This $199 laser pointer points out mosquitos without harming them

Mosquitos kill more people than any other creature in the world, and there’s no shortage of potential tech solutions. One such solution comes from Bzigo, which markets a device that finds mosquitos in your home, points at them with a laser and can notify you on your phone when a mozzy is buzzing about.

Walking the halls at CES, I often find the odd company where I have to push my cynicism down deep. It turns out that “walking” those halls virtually — after TechCrunch announced that we are not attending in person — doesn’t shield your friendly correspondent from the odd moment of “wait, what?” in the context of a trade show. In this case, the magic of pointing at a mosquito with a laser pointer is a super neat tech challenge, and I can absolutely see how this could be the first step along a path toward productizing an autonomous mosquito eliminator.

The device itself consists of a light source (infrared LED), a hi-res wide camera and enough electronic brains crammed into the little package to do the rest. The AI built into the device can, according to the company, tell the difference between man’s worst friend and a speck of dust, by analyzing the movement patterns of the would-be pest.

I could let all of this excitement slide in the (virtual) hustle-bustle of a CES show floor, but there are two issues.

The first issue is that the device doesn’t actually do anything to eliminate the insects, it merely sends a notification to your phone that it’s time to dust off your nerf gun (or whatever your favorite mosquito-dispensing method might be), and points at the little flying good-for-nothing with a little red laser pointer. The company assured me that it’s a Class 1 “absolutely safe” laser. I can see why the company chose to do that — I can’t imagine the legal and health risks involved with a laser that’s powerful enough to actually zap the skeeters to whence they came. But that also introduces a fundamental question about this product.

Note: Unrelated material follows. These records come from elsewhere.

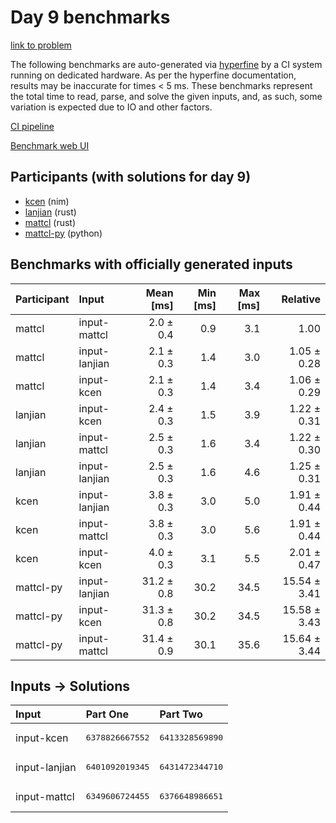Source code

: # Day 9 benchmarks

[link to problem](https://adventofcode.com/2024/day/9)

The following benchmarks are auto-generated via
[hyperfine](https://github.com/sharkdp/hyperfine) by a CI system running on
dedicated hardware. As per the hyperfine documentation, results may be
inaccurate for times < 5 ms. These benchmarks represent the total time to read,
parse, and solve the given inputs, and, as such, some variation is expected due
to IO and other factors.

[CI pipeline](http://ci.papercode.net:8080/teams/main/pipelines/aoc2024)

[Benchmark web UI](https://aoc.ancalagon.black)


## Participants (with solutions for day 9)

- [kcen](https://github.com/kcen/aoc2024) (nim)
- [lanjian](https://github.com/lanjian/aoc-2024) (rust)
- [mattcl](https://github.com/mattcl/aoc2024) (rust)
- [mattcl-py](https://github.com/mattcl/aoc2024-py) (python)


## Benchmarks with officially generated inputs

| Participant | Input | Mean [ms] | Min [ms] | Max [ms] | Relative |
|:---|:---|---:|---:|---:|---:|
| mattcl | input-mattcl | 2.0 ± 0.4 | 0.9 | 3.1 | 1.00 |
| mattcl | input-lanjian | 2.1 ± 0.3 | 1.4 | 3.0 | 1.05 ± 0.28 |
| mattcl | input-kcen | 2.1 ± 0.3 | 1.4 | 3.4 | 1.06 ± 0.29 |
| lanjian | input-kcen | 2.4 ± 0.3 | 1.5 | 3.9 | 1.22 ± 0.31 |
| lanjian | input-mattcl | 2.5 ± 0.3 | 1.6 | 3.4 | 1.22 ± 0.30 |
| lanjian | input-lanjian | 2.5 ± 0.3 | 1.6 | 4.6 | 1.25 ± 0.31 |
| kcen | input-lanjian | 3.8 ± 0.3 | 3.0 | 5.0 | 1.91 ± 0.44 |
| kcen | input-mattcl | 3.8 ± 0.3 | 3.0 | 5.6 | 1.91 ± 0.44 |
| kcen | input-kcen | 4.0 ± 0.3 | 3.1 | 5.5 | 2.01 ± 0.47 |
| mattcl-py | input-lanjian | 31.2 ± 0.8 | 30.2 | 34.5 | 15.54 ± 3.41 |
| mattcl-py | input-kcen | 31.3 ± 0.8 | 30.2 | 34.5 | 15.58 ± 3.43 |
| mattcl-py | input-mattcl | 31.4 ± 0.9 | 30.1 | 35.6 | 15.64 ± 3.44 |


## Inputs -> Solutions

| Input | Part One | Part Two |
|:---|:---|:---|
|input-kcen|<pre>6378826667552</pre>|<pre>6413328569890</pre>|
|input-lanjian|<pre>6401092019345</pre>|<pre>6431472344710</pre>|
|input-mattcl|<pre>6349606724455</pre>|<pre>6376648986651</pre>|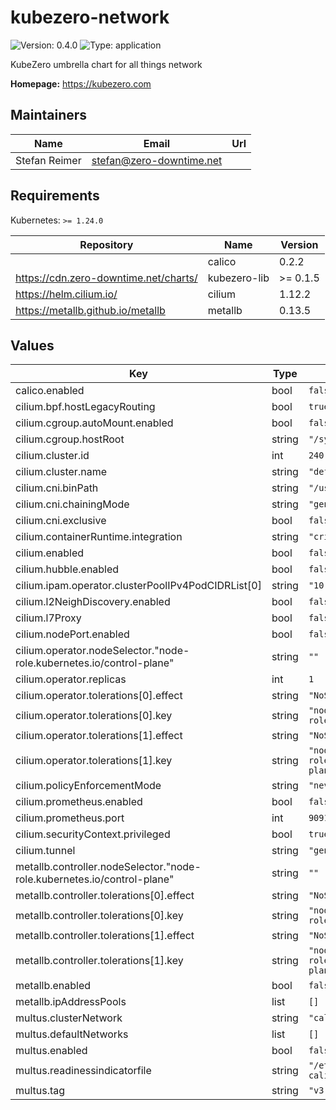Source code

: # kubezero-network

![Version: 0.4.0](https://img.shields.io/badge/Version-0.4.0-informational?style=flat-square) ![Type: application](https://img.shields.io/badge/Type-application-informational?style=flat-square)

KubeZero umbrella chart for all things network

**Homepage:** <https://kubezero.com>

## Maintainers

| Name | Email | Url |
| ---- | ------ | --- |
| Stefan Reimer | <stefan@zero-downtime.net> |  |

## Requirements

Kubernetes: `>= 1.24.0`

| Repository | Name | Version |
|------------|------|---------|
|  | calico | 0.2.2 |
| https://cdn.zero-downtime.net/charts/ | kubezero-lib | >= 0.1.5 |
| https://helm.cilium.io/ | cilium | 1.12.2 |
| https://metallb.github.io/metallb | metallb | 0.13.5 |

## Values

| Key | Type | Default | Description |
|-----|------|---------|-------------|
| calico.enabled | bool | `false` |  |
| cilium.bpf.hostLegacyRouting | bool | `true` |  |
| cilium.cgroup.autoMount.enabled | bool | `false` |  |
| cilium.cgroup.hostRoot | string | `"/sys/fs/cgroup"` |  |
| cilium.cluster.id | int | `240` |  |
| cilium.cluster.name | string | `"default"` |  |
| cilium.cni.binPath | string | `"/usr/libexec/cni"` |  |
| cilium.cni.chainingMode | string | `"generic-veth"` |  |
| cilium.cni.exclusive | bool | `false` |  |
| cilium.containerRuntime.integration | string | `"crio"` |  |
| cilium.enabled | bool | `false` |  |
| cilium.hubble.enabled | bool | `false` |  |
| cilium.ipam.operator.clusterPoolIPv4PodCIDRList[0] | string | `"10.240.0.0/16"` |  |
| cilium.l2NeighDiscovery.enabled | bool | `false` |  |
| cilium.l7Proxy | bool | `false` |  |
| cilium.nodePort.enabled | bool | `false` |  |
| cilium.operator.nodeSelector."node-role.kubernetes.io/control-plane" | string | `""` |  |
| cilium.operator.replicas | int | `1` |  |
| cilium.operator.tolerations[0].effect | string | `"NoSchedule"` |  |
| cilium.operator.tolerations[0].key | string | `"node-role.kubernetes.io/master"` |  |
| cilium.operator.tolerations[1].effect | string | `"NoSchedule"` |  |
| cilium.operator.tolerations[1].key | string | `"node-role.kubernetes.io/control-plane"` |  |
| cilium.policyEnforcementMode | string | `"never"` |  |
| cilium.prometheus.enabled | bool | `false` |  |
| cilium.prometheus.port | int | `9091` |  |
| cilium.securityContext.privileged | bool | `true` |  |
| cilium.tunnel | string | `"geneve"` |  |
| metallb.controller.nodeSelector."node-role.kubernetes.io/control-plane" | string | `""` |  |
| metallb.controller.tolerations[0].effect | string | `"NoSchedule"` |  |
| metallb.controller.tolerations[0].key | string | `"node-role.kubernetes.io/master"` |  |
| metallb.controller.tolerations[1].effect | string | `"NoSchedule"` |  |
| metallb.controller.tolerations[1].key | string | `"node-role.kubernetes.io/control-plane"` |  |
| metallb.enabled | bool | `false` |  |
| metallb.ipAddressPools | list | `[]` |  |
| multus.clusterNetwork | string | `"calico"` |  |
| multus.defaultNetworks | list | `[]` |  |
| multus.enabled | bool | `false` |  |
| multus.readinessindicatorfile | string | `"/etc/cni/net.d/10-calico.conflist"` |  |
| multus.tag | string | `"v3.9.1"` |  |

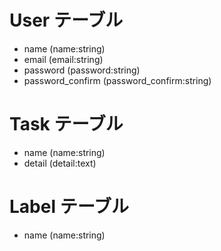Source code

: # User テーブル
* name  (name:string)
* email  (email:string)
* password  (password:string)
* password_confirm  (password_confirm:string)

# Task テーブル
* name  (name:string)
* detail  (detail:text)

# Label テーブル
* name (name:string)
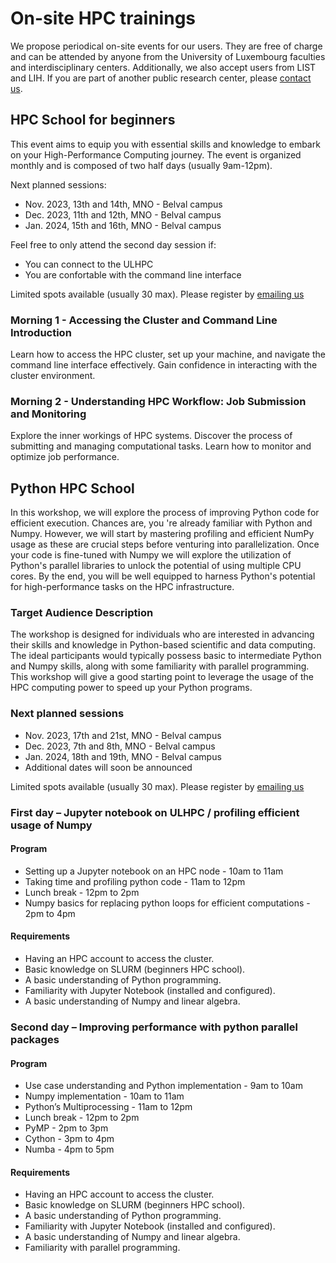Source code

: # On-site HPC trainings

We propose periodical on-site events for our users. They are free of charge and can be attended by anyone from the University of Luxembourg faculties and interdisciplinary centers. 
Additionally, we also accept users from LIST and LIH. If you are part of another public research center, please [contact us](mailto:hpc-school-for-beginners@uni.lu).

## HPC School for beginners

This event aims to equip you with essential skills and knowledge to embark on your High-Performance Computing journey. The event is organized monthly and is composed of two half days (usually 9am-12pm).

Next planned sessions:

- Nov. 2023, 13th and 14th, MNO - Belval campus
- Dec. 2023, 11th and 12th, MNO - Belval campus
- Jan. 2024, 15th and 16th, MNO - Belval campus

Feel free to only attend the second day session if:

- You can connect to the ULHPC
- You are confortable with the command line interface

Limited spots available (usually 30 max). Please register by [emailing us](mailto:hpc-school-for-beginners@uni.lu)

### Morning 1 - Accessing the Cluster and Command Line Introduction 
Learn how to access the HPC cluster, set up your machine, and navigate the command line interface effectively. Gain confidence in interacting with the cluster environment.

### Morning 2 - Understanding HPC Workflow: Job Submission and Monitoring
Explore the inner workings of HPC systems. Discover the process of submitting and managing computational tasks. Learn how to monitor and optimize job performance.


## Python HPC School

In this workshop, we will explore the process of improving Python code for efficient execution. Chances are, you 're already familiar with Python and Numpy. However, we will start by mastering profiling and efficient NumPy usage as these are crucial steps before venturing into parallelization. Once your code is fine-tuned with Numpy we will explore the utilization of Python's parallel libraries to unlock the potential of using multiple CPU cores. By the end, you will be well equipped to harness Python's potential for high-performance tasks on the HPC infrastructure. 

### Target Audience Description 
The workshop is designed for individuals who are interested in advancing their skills and knowledge in Python-based scientific and data computing. The ideal participants would typically possess basic to intermediate Python and Numpy skills, along with some familiarity with parallel programming. This workshop will give a good starting point to leverage the usage of the HPC computing power to speed up your Python programs. 

### Next planned sessions

- Nov. 2023, 17th and 21st, MNO - Belval campus
- Dec. 2023, 7th and 8th, MNO - Belval campus
- Jan. 2024, 18th and 19th, MNO - Belval campus
- Additional dates will soon be announced

Limited spots available (usually 30 max). Please register by [emailing us](mailto:hpc-school-for-beginners@uni.lu)

### First day – Jupyter notebook on ULHPC / profiling efficient usage of Numpy

#### Program

- Setting up a Jupyter notebook on an HPC node - 10am to 11am
- Taking time and profiling python code - 11am to 12pm
- Lunch break - 12pm to 2pm
- Numpy basics for replacing python loops for efficient computations - 2pm to 4pm

#### Requirements 

- Having an HPC account to access the cluster. 
- Basic knowledge on SLURM (beginners HPC school). 
- A basic understanding of Python programming. 
- Familiarity with Jupyter Notebook (installed and configured). 
- A basic understanding of Numpy and linear algebra. 

### Second day – Improving performance with python parallel packages 

#### Program

- Use case understanding and Python implementation - 9am to 10am
- Numpy implementation - 10am to 11am
- Python’s Multiprocessing - 11am to 12pm
- Lunch break - 12pm to 2pm
- PyMP - 2pm to 3pm
- Cython - 3pm to 4pm
- Numba - 4pm to 5pm

#### Requirements

- Having an HPC account to access the cluster. 
- Basic knowledge on SLURM (beginners HPC school). 
- A basic understanding of Python programming. 
- Familiarity with Jupyter Notebook (installed and configured). 
- A basic understanding of Numpy and linear algebra. 
- Familiarity with parallel programming.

“Locating the mosquito is the real challenge; killing the mosquito is the easy part,” says Benjamin Resnick, product manager at Bzigo, as he refers to the company’s demonstration video. “Once Bzigo uses its laser pointer to show you where it lands, you can easily kill the mosquito yourself.”

I have to admit, as someone who grew up in a country where the mosquitos are the size of small propeller planes, I can’t say that I’ve ever had that particular challenge.

The second — and much more troubling — issue with the product is that the company is planning to ship what they have so far as a consumer-facing product. Bzigo claims that thousands of customers have reserved orders for the $199 device, with a product launch and delivery to pre-order customers coming up “later this year”.

My most heart-felt kudos to any marketing team at any company that can sell thousands of $199 mosquito-marking laser pointers, but in the grand scheme of things, it is essentially a useless product. Mosquitos are crepuscular (i.e. they feed at dawn and dusk) — when people are least likely to be awake to hunt for mosquitos. And there’s already a spectacularly efficient solution out there: Long-lasting, insecticidal bed nets (LLINs) are a simple, cost-effective solution to protect families from malaria while they sleep. They cost $10, fully delivered, and create a physical barrier against malaria-carrying mosquitoes, and the insecticide woven into the nets kills the mosquitoes before they can transmit the disease from one person to the next.

Don’t get me wrong, I’m as big a nerd as the next guy, and I love a good science experiment or creative prototype. My question: Does the economic and environmental impact of shipping thousands of fancy laser pointers around the world — which will invariably all find their way to landfills in the next 10 years, without having killed a single mosquito or saved a single life — really outweigh the benefits?

I look forward to a version of this product that has some sort of mosquito-murdering tech on it. Until that happens, I hope that the founders re-think their plan of shipping this prototype as a consumer product. There are so many real problems out there worth solving; putting on a late-night silent rave laser light show for a couple of mosquitos ain’t it.